WORK INSTRUCTIONS: Update the listing below by changing every "state / province" to "region". Leave all other text the same.

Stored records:
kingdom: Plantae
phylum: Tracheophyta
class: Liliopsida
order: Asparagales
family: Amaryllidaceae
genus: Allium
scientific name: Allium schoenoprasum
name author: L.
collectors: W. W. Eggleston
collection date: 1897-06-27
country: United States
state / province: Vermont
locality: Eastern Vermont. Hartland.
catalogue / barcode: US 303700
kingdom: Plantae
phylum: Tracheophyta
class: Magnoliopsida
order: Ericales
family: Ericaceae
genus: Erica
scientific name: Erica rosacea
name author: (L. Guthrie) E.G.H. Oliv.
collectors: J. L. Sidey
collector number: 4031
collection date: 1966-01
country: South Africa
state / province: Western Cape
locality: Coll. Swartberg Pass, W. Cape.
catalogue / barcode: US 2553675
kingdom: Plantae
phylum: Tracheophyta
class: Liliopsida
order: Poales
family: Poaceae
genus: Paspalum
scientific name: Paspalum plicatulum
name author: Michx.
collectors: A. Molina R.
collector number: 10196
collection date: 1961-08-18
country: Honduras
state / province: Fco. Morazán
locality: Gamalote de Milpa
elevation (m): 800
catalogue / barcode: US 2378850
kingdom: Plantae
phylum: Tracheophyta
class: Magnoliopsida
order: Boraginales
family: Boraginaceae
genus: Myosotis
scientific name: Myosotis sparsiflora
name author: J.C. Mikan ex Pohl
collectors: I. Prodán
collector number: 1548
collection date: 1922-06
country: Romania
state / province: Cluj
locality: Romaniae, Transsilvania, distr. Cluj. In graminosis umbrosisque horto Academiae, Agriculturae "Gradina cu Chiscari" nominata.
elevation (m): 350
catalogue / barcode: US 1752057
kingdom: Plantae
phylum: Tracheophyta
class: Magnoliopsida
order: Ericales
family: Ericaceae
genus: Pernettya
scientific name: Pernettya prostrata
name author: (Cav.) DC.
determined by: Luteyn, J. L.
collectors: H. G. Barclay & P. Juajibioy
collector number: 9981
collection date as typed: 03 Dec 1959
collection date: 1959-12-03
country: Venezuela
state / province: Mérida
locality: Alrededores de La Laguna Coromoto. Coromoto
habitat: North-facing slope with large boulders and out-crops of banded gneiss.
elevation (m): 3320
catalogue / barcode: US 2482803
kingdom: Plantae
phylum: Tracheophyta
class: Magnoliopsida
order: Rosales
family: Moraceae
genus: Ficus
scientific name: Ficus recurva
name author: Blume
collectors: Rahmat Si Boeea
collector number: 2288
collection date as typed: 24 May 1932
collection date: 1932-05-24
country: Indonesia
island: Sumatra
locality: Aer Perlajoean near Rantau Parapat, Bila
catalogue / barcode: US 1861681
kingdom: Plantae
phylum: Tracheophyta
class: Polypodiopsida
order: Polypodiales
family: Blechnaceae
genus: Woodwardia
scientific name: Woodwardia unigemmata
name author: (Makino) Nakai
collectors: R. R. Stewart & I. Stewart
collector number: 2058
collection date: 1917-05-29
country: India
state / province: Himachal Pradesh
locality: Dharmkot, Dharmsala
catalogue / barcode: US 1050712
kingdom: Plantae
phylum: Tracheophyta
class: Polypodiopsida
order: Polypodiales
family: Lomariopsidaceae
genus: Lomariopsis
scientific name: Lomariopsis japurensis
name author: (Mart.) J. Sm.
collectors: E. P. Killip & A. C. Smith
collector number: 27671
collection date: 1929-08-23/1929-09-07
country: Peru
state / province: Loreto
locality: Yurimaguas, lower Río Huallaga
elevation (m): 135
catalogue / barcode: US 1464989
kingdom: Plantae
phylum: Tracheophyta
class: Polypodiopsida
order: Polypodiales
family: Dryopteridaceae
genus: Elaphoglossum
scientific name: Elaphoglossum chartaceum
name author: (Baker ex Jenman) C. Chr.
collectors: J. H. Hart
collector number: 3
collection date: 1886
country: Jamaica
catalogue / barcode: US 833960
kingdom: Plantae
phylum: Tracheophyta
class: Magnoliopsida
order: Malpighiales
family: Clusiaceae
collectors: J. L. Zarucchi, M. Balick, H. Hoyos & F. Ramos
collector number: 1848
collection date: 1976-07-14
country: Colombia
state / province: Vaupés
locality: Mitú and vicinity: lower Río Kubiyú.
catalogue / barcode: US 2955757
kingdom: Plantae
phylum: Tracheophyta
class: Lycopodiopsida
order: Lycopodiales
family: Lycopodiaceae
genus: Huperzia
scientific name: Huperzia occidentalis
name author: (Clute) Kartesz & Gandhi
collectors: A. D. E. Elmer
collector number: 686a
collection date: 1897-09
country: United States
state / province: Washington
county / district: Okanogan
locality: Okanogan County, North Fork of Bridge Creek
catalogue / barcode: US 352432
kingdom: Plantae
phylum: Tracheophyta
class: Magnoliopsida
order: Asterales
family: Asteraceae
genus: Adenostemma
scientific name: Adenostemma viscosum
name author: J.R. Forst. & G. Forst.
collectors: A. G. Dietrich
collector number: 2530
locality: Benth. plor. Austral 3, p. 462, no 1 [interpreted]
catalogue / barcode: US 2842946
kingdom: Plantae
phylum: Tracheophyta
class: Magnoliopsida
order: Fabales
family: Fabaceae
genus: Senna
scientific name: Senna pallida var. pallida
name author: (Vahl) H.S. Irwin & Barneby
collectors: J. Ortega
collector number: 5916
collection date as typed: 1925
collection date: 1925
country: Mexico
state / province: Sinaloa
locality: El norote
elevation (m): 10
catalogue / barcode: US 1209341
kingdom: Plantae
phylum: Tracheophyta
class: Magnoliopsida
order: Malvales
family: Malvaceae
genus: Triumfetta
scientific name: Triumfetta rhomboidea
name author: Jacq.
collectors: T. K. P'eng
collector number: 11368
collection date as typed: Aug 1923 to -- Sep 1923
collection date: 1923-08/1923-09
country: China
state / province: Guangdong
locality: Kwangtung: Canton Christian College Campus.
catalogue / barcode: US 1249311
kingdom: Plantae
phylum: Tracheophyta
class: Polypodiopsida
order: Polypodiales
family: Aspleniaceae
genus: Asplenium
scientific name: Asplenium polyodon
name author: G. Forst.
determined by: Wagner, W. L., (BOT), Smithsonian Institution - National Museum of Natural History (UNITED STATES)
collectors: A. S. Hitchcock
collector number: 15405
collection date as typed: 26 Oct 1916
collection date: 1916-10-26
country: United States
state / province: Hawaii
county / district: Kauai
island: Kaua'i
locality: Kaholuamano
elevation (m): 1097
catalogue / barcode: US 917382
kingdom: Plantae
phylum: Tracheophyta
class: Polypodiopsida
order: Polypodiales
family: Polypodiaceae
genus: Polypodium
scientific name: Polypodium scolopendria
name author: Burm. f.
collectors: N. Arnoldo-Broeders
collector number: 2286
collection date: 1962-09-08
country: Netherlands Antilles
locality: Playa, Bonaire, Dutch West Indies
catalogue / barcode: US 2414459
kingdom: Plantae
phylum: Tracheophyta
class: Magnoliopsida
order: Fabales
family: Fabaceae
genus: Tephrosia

RESPONSE FOR THIS EXERCISE:
kingdom: Plantae
phylum: Tracheophyta
class: Liliopsida
order: Asparagales
family: Amaryllidaceae
genus: Allium
scientific name: Allium schoenoprasum
name author: L.
collectors: W. W. Eggleston
collection date: 1897-06-27
country: United States
region: Vermont
locality: Eastern Vermont. Hartland.
catalogue / barcode: US 303700
kingdom: Plantae
phylum: Tracheophyta
class: Magnoliopsida
order: Ericales
family: Ericaceae
genus: Erica
scientific name: Erica rosacea
name author: (L. Guthrie) E.G.H. Oliv.
collectors: J. L. Sidey
collector number: 4031
collection date: 1966-01
country: South Africa
region: Western Cape
locality: Coll. Swartberg Pass, W. Cape.
catalogue / barcode: US 2553675
kingdom: Plantae
phylum: Tracheophyta
class: Liliopsida
order: Poales
family: Poaceae
genus: Paspalum
scientific name: Paspalum plicatulum
name author: Michx.
collectors: A. Molina R.
collector number: 10196
collection date: 1961-08-18
country: Honduras
region: Fco. Morazán
locality: Gamalote de Milpa
elevation (m): 800
catalogue / barcode: US 2378850
kingdom: Plantae
phylum: Tracheophyta
class: Magnoliopsida
order: Boraginales
family: Boraginaceae
genus: Myosotis
scientific name: Myosotis sparsiflora
name author: J.C. Mikan ex Pohl
collectors: I. Prodán
collector number: 1548
collection date: 1922-06
country: Romania
region: Cluj
locality: Romaniae, Transsilvania, distr. Cluj. In graminosis umbrosisque horto Academiae, Agriculturae "Gradina cu Chiscari" nominata.
elevation (m): 350
catalogue / barcode: US 1752057
kingdom: Plantae
phylum: Tracheophyta
class: Magnoliopsida
order: Ericales
family: Ericaceae
genus: Pernettya
scientific name: Pernettya prostrata
name author: (Cav.) DC.
determined by: Luteyn, J. L.
collectors: H. G. Barclay & P. Juajibioy
collector number: 9981
collection date as typed: 03 Dec 1959
collection date: 1959-12-03
country: Venezuela
region: Mérida
locality: Alrededores de La Laguna Coromoto. Coromoto
habitat: North-facing slope with large boulders and out-crops of banded gneiss.
elevation (m): 3320
catalogue / barcode: US 2482803
kingdom: Plantae
phylum: Tracheophyta
class: Magnoliopsida
order: Rosales
family: Moraceae
genus: Ficus
scientific name: Ficus recurva
name author: Blume
collectors: Rahmat Si Boeea
collector number: 2288
collection date as typed: 24 May 1932
collection date: 1932-05-24
country: Indonesia
island: Sumatra
locality: Aer Perlajoean near Rantau Parapat, Bila
catalogue / barcode: US 1861681
kingdom: Plantae
phylum: Tracheophyta
class: Polypodiopsida
order: Polypodiales
family: Blechnaceae
genus: Woodwardia
scientific name: Woodwardia unigemmata
name author: (Makino) Nakai
collectors: R. R. Stewart & I. Stewart
collector number: 2058
collection date: 1917-05-29
country: India
region: Himachal Pradesh
locality: Dharmkot, Dharmsala
catalogue / barcode: US 1050712
kingdom: Plantae
phylum: Tracheophyta
class: Polypodiopsida
order: Polypodiales
family: Lomariopsidaceae
genus: Lomariopsis
scientific name: Lomariopsis japurensis
name author: (Mart.) J. Sm.
collectors: E. P. Killip & A. C. Smith
collector number: 27671
collection date: 1929-08-23/1929-09-07
country: Peru
region: Loreto
locality: Yurimaguas, lower Río Huallaga
elevation (m): 135
catalogue / barcode: US 1464989
kingdom: Plantae
phylum: Tracheophyta
class: Polypodiopsida
order: Polypodiales
family: Dryopteridaceae
genus: Elaphoglossum
scientific name: Elaphoglossum chartaceum
name author: (Baker ex Jenman) C. Chr.
collectors: J. H. Hart
collector number: 3
collection date: 1886
country: Jamaica
catalogue / barcode: US 833960
kingdom: Plantae
phylum: Tracheophyta
class: Magnoliopsida
order: Malpighiales
family: Clusiaceae
collectors: J. L. Zarucchi, M. Balick, H. Hoyos & F. Ramos
collector number: 1848
collection date: 1976-07-14
country: Colombia
region: Vaupés
locality: Mitú and vicinity: lower Río Kubiyú.
catalogue / barcode: US 2955757
kingdom: Plantae
phylum: Tracheophyta
class: Lycopodiopsida
order: Lycopodiales
family: Lycopodiaceae
genus: Huperzia
scientific name: Huperzia occidentalis
name author: (Clute) Kartesz & Gandhi
collectors: A. D. E. Elmer
collector number: 686a
collection date: 1897-09
country: United States
region: Washington
county / district: Okanogan
locality: Okanogan County, North Fork of Bridge Creek
catalogue / barcode: US 352432
kingdom: Plantae
phylum: Tracheophyta
class: Magnoliopsida
order: Asterales
family: Asteraceae
genus: Adenostemma
scientific name: Adenostemma viscosum
name author: J.R. Forst. & G. Forst.
collectors: A. G. Dietrich
collector number: 2530
locality: Benth. plor. Austral 3, p. 462, no 1 [interpreted]
catalogue / barcode: US 2842946
kingdom: Plantae
phylum: Tracheophyta
class: Magnoliopsida
order: Fabales
family: Fabaceae
genus: Senna
scientific name: Senna pallida var. pallida
name author: (Vahl) H.S. Irwin & Barneby
collectors: J. Ortega
collector number: 5916
collection date as typed: 1925
collection date: 1925
country: Mexico
region: Sinaloa
locality: El norote
elevation (m): 10
catalogue / barcode: US 1209341
kingdom: Plantae
phylum: Tracheophyta
class: Magnoliopsida
order: Malvales
family: Malvaceae
genus: Triumfetta
scientific name: Triumfetta rhomboidea
name author: Jacq.
collectors: T. K. P'eng
collector number: 11368
collection date as typed: Aug 1923 to -- Sep 1923
collection date: 1923-08/1923-09
country: China
region: Guangdong
locality: Kwangtung: Canton Christian College Campus.
catalogue / barcode: US 1249311
kingdom: Plantae
phylum: Tracheophyta
class: Polypodiopsida
order: Polypodiales
family: Aspleniaceae
genus: Asplenium
scientific name: Asplenium polyodon
name author: G. Forst.
determined by: Wagner, W. L., (BOT), Smithsonian Institution - National Museum of Natural History (UNITED STATES)
collectors: A. S. Hitchcock
collector number: 15405
collection date as typed: 26 Oct 1916
collection date: 1916-10-26
country: United States
region: Hawaii
county / district: Kauai
island: Kaua'i
locality: Kaholuamano
elevation (m): 1097
catalogue / barcode: US 917382
kingdom: Plantae
phylum: Tracheophyta
class: Polypodiopsida
order: Polypodiales
family: Polypodiaceae
genus: Polypodium
scientific name: Polypodium scolopendria
name author: Burm. f.
collectors: N. Arnoldo-Broeders
collector number: 2286
collection date: 1962-09-08
country: Netherlands Antilles
locality: Playa, Bonaire, Dutch West Indies
catalogue / barcode: US 2414459
kingdom: Plantae
phylum: Tracheophyta
class: Magnoliopsida
order: Fabales
family: Fabaceae
genus: Tephrosia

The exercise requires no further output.